I'm not seeing any caching at first glance... But it does look like support was built in to allow for a dynamic search radius, but then it was hard coded to be 128 blocks... Would be nice to be able to configure this in one of the server .yml files, setting it to something smaller like 64 or 32 could dramatically reduce the search loads on the server, at minimal cost to vanilla functionality.

 

When I have the time, I'm gonna actually run through the search algorithm, I suspect it just iterates through every block possibility in the search radius. If that is the case, then knowing that portals have a minimum width of 4 at their widest, 2 at the base, one could theoretically reduce the number of calls by a factor of 2-4 depending on how the search is performed.

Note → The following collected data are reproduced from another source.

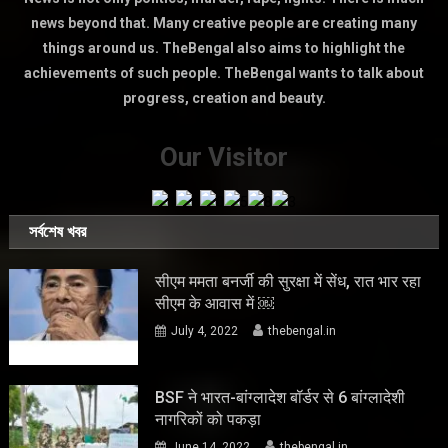
news beyond that. Many creative people are creating many
things around us. TheBengal also aims to highlight the
achievements of such people. TheBengal wants to talk about
progress, creation and beauty.
Our Visitor
সর্বশেষ খবর
सीएम ममता बनर्जी की सुरक्षा में सेंध, रात भार रहा
सीएम के आवास में ￼
July 4, 2022
thebengal.in
BSF ने भारत-बांग्लादेश बॉर्डर से 6 बांग्लादेशी
नागरिकों को पकड़ा
June 14, 2022
thebengal.in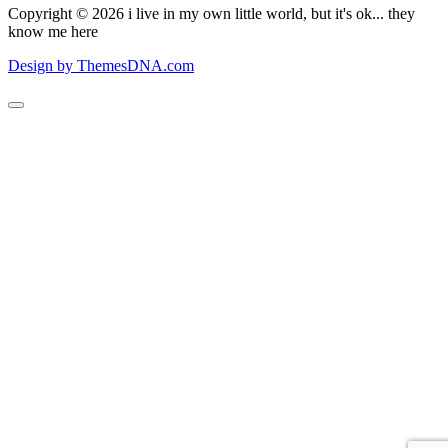
Copyright © 2026 i live in my own little world, but it's ok... they
know me here
Design by ThemesDNA.com
Scroll
to
Top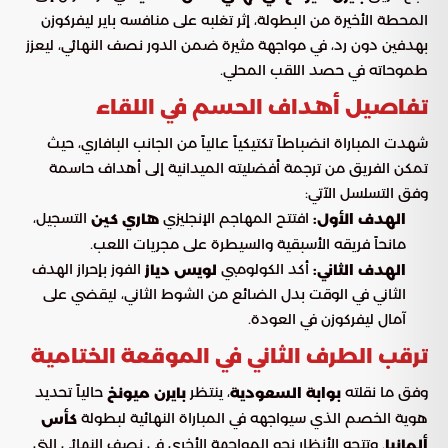
المحطة الأخيرة من البطولة، إثر تغلبه على منافسه باير ليفركوزن
بهدفين دون رد، في مواجهة مثيرة ضمن الدور نصف النهائي، ليعزز
طموحاته في حصد اللقب المحلي.
تفاصيل أهداف الحسم في اللقاء
شهدت المباراة انضباطاً تكتيكياً عالياً من الجانب البافاري، حيث
تمكن الفريق من ترجمة أفضليته الميدانية إلى أهداف حاسمة
وفق التسلسل الآتي:
افتتح المهاجم الإنجليزي
التسجيل،
الهدف الأول:
هاري كين
مانحاً فريقه الأسبقية والسيطرة على مجريات اللعب.
أكد الكولومبي
الفوز بإحراز الهدف
الهدف الثاني:
لويس دياز
الثاني في الوقت بدل الضائع من الشوط الثاني، ليقضي على
آمال ليفركوزن في العودة.
ترقب الطرف الثاني في الموقعة الختامية
وفق ما نقلته
، ينتظر
حالياً تحديد
بوابة السعودية
بايرن ميونخ
هوية الخصم الذي سيواجهه في المباراة النهائية لبطولة
كأس
. وتتجه الأنظار نحو المواجهة الأخرى في نصف النهائي التي
ألمانيا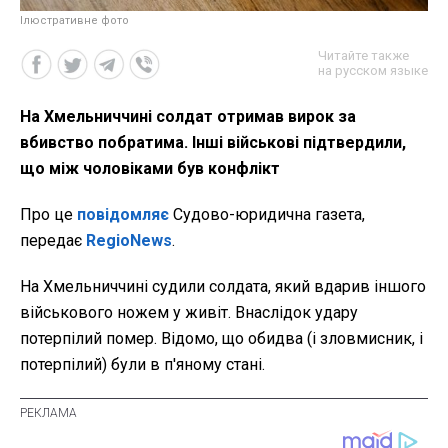
Ілюстративне фото
Читайте также
на русском языке
На Хмельниччині солдат отримав вирок за
вбивство побратима. Інші військові підтвердили,
що між чоловіками був конфлікт
Про це
повідомляє
Судово-юридична газета,
передає
RegioNews
.
На Хмельниччині судили солдата, який вдарив іншого
військового ножем у живіт. Внаслідок удару
потерпілий помер. Відомо, що обидва (і зловмисник, і
потерпілий) були в п'яному стані.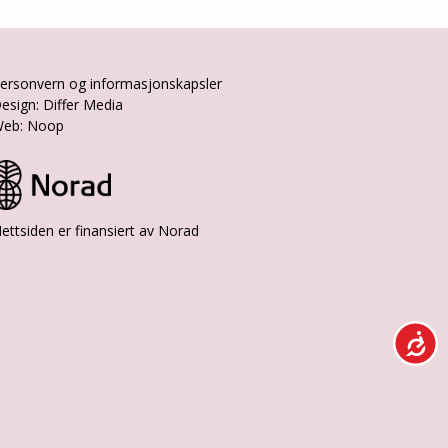
ersonvern og informasjonskapsler
esign: Differ Media
eb: Noop
ettsiden er finansiert av Norad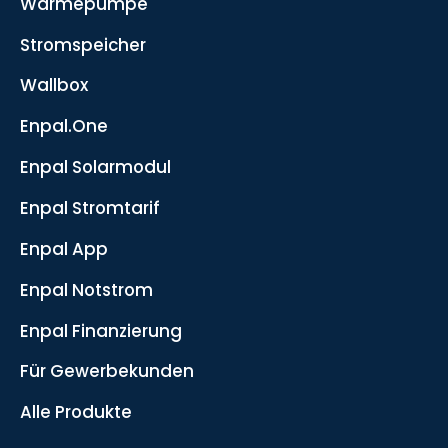
Wärmepumpe
Stromspeicher
Wallbox
Enpal.One
Enpal Solarmodul
Enpal Stromtarif
Enpal App
Enpal Notstrom
Enpal Finanzierung
Für Gewerbekunden
Alle Produkte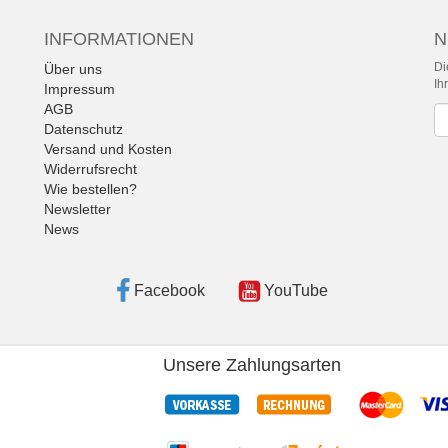
INFORMATIONEN
N
Di
Über uns
Ih
Impressum
AGB
Ne
Datenschutz
Versand und Kosten
Widerrufsrecht
Wie bestellen?
Newsletter
News
Facebook
YouTube
Unsere Zahlungsarten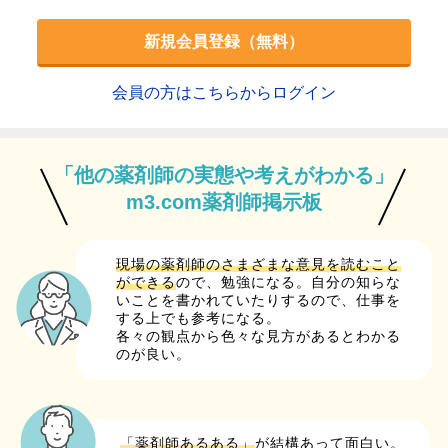
新規会員登録（無料）
会員の方はこちらからログイン
「他の薬剤師の実態や考えがわかる」
m3.com薬剤師掲示板
現場の薬剤師のさまざまな意見を読むこと
ができる
ので、勉強になる。自分の知らな
いことを書かれていたりするので、仕事を
する上でも参考になる。
各々の観点から色々な見方があるとわかる
のが良い。
「薬剤師あるある」
が結構あって面白い。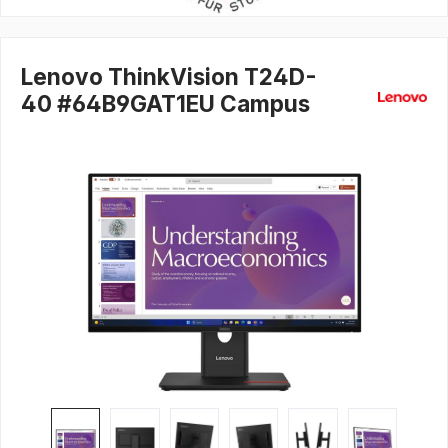
Lenovo ThinkVision T24D-
40 #64B9GAT1EU Campus
Bildergalerie überspringen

Comment by Matt [ 16/Jan/17 ]

Interesting point, I had not considered portal search as a potential problem as well... I mistakenly assumed that was cached already.

I figured the first time a portal was used would be problematic, which is why I didn't even post the timings on that, since the portal search combined with world generation should be significant.

I also suspected that the portal animation was client-side, I just didn't want to look like an idiot for ruling it out if I was wrong, as it is should be the only real difference between properly cached portals and a warp

Comment by pokechu22 [ 16/Jan/17 ]

The portal animation is entirely client side; it's just an animated texture.

On the other hand, when you go through a portal, it does try to find a portal to link with (going through a portal always places you at another portal, even if the other portal's ~100 blocks away). Using the dimension warping commands doesn't do that IIRC, instead keeping you in more or less the exact same position. The search for a portal block may create lag.

That search is supposed to be cached, though. It might make a lag spike the first time while it tries to find the portal, but it shouldn't do it each time (and it shouldn't be a significant hit even then).

Vanilla's debug profiler (which isn't available on spigot for reasons) would indicate what specific section this is happening at - finding the portal, placing the entity, etc.